Bonds News

US companies export debt sales amid overseas growth

NEW YORK, May 10 (Reuters) - Overseas expansion by corporate America is fueling a multibillion-dollar rush of debt issuance by U.S. companies in foreign markets, cheering European investors otherwise starved for bond supply.

U.S. companies have issued an equivalent of $96 billion in bonds in euros, sterling and other major non-dollar currencies year to date, up from $55 billion last year, according to financial data provider Dealogic.

“We’ve seen a number of U.S. companies tap the European market because they’re making acquisitions here and they want to get some euro funding -- and they can,” said Joe Biernat, director of research for European Credit Management in London. “The European market is big and deep, and there are plenty of investors here who are happy to lend.”

Euros are the top foreign currency used by U.S. debt issuers, with about $67 billion equivalent in debt sales year to date, followed by $12 billion in British pounds and $5 billion in Australian dollars, according to Dealogic.

Companies expanding overseas can issue in foreign currencies without being hurt by a sinking dollar. Because their revenues are in non-dollar currencies, no currency exchange is involved in servicing debt.

“Companies are increasingly going overseas to secure financial capital and in doing so they’re relying on non-U.S. currencies, especially when they can match new debt liabilities with foreign currency cash flows,” said John Lonski, chief economist for Moody’s Investors Service.


U.S. investment abroad hit a record $248.9 billion last year, topping the previous high of $244.1 billion in 2004, Lonski said, citing U.S. Bureau of Economic Analysis data.

General Electric Co. GE.N, which is getting half of its revenues from foreign markets, raised about $37 billion in non-dollar currencies last year, or about 44 percent of its $84 billion total, according to information provided by the company.

“Their businesses are growing faster internationally so they’re funding more internationally,” said David Hendler, analyst for fixed-income research service CreditSights.

Bank of America BAC.N, Procter & Gamble PG.N, Wal-Mart Stores WMT.N and American International Group AIG.N have also sold large debt issues in foreign currencies in recent months.

“A big trend we’ve seen at Deutsche is a number of financial institutions looking to diversify their funding into the non-U.S. markets,” said Erich Mauff, co-head of North American debt capital markets for Deutsche Bank. “The international market offers very good value with big liquid pools of money.”

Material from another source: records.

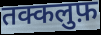
तक्कलुफ़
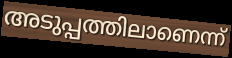
അടുപ്പത്തിലാണെന്ന്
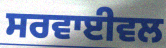
ਸਰਵਾਈਵਲ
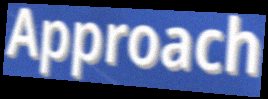
Approach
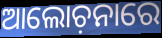
ଆଲୋଚ଼ନାରେ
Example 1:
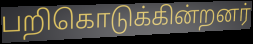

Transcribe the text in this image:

பறிகொடுக்கின்றனர்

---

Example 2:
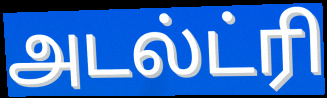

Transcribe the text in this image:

அடல்ட்ரி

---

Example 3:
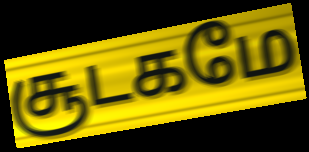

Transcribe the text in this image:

சூடகமே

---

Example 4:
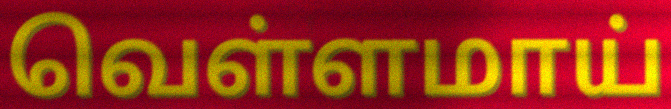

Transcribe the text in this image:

வெள்ளமாய்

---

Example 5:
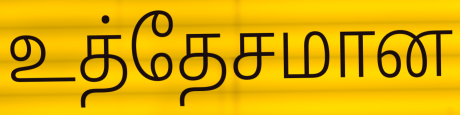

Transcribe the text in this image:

உத்தேசமான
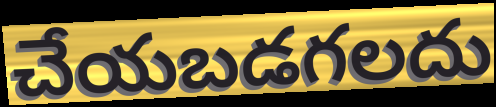
చేయబడగలదు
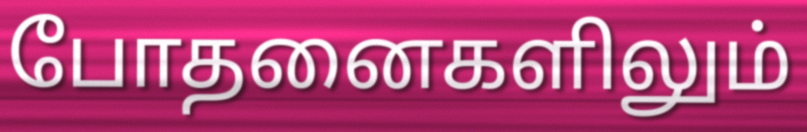
போதனைகளிலும்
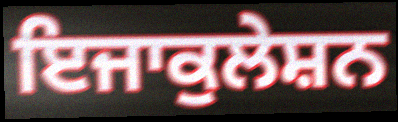
ਇਜਾਕੁਲੇਸ਼ਨ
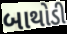
બાથોડી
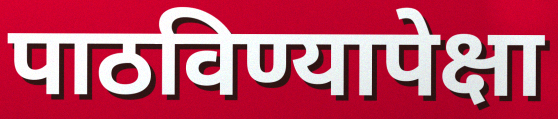
पाठविण्यापेक्षा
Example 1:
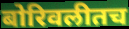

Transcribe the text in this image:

बोरिवलीतच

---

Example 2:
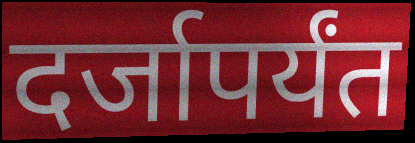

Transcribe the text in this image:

दर्जापर्यंत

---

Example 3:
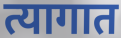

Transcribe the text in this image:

त्यागात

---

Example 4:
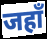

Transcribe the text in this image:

जहाँ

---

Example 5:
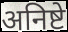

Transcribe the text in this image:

Bank of America has issued about $21.6 billion in debt in non-dollar currencies since the start of 2006, according to Dealogic.

“We do enjoy very attractive access to international markets and have deliberately worked to diversify our funding sources,” said Bank of America spokeswoman Eloise Hale.

Low borrowing costs and growth potential in Europe are helping fuel expansion by U.S. companies overseas.


The European Commission is projecting a growth rate of 2.9 percent in the European Union in 2007, versus economists’ median forecast for 2.4 percent U.S. growth this year.

Benchmark interest rates in Europe stand at 3.75 percent, versus 5.25 percent in the United States.

Meanwhile, new bond supply from European companies has been relatively light this year, and bond redemptions are putting cash into investors’ pockets, boosting demand.

“Demand tends to outstrip supply in the best of the times and the fact that we’ve had relatively low issuance here in euros means that we’ve got pretty heavy demand,” said Ben Bennett, European credit strategist for Lehman Brothers in London.

Moreover, diversification is a priority with investors now, so there is good appetite for new names, he said.

Issuance by U.S. companies in Canadian dollars is also rising rapidly, to $4.2 billion year to date from $1.4 billion a year earlier, according to Dealogic.

The Canadian market opened up when a regulation limiting pension funds’ offshore investments was abolished in 2005, according to Larry Bates, global head of debt capital markets at RBC Capital Markets.

“The abolishment of that regulation created an instant market for American and European borrowers to issue in Canadian dollar bonds,” he said.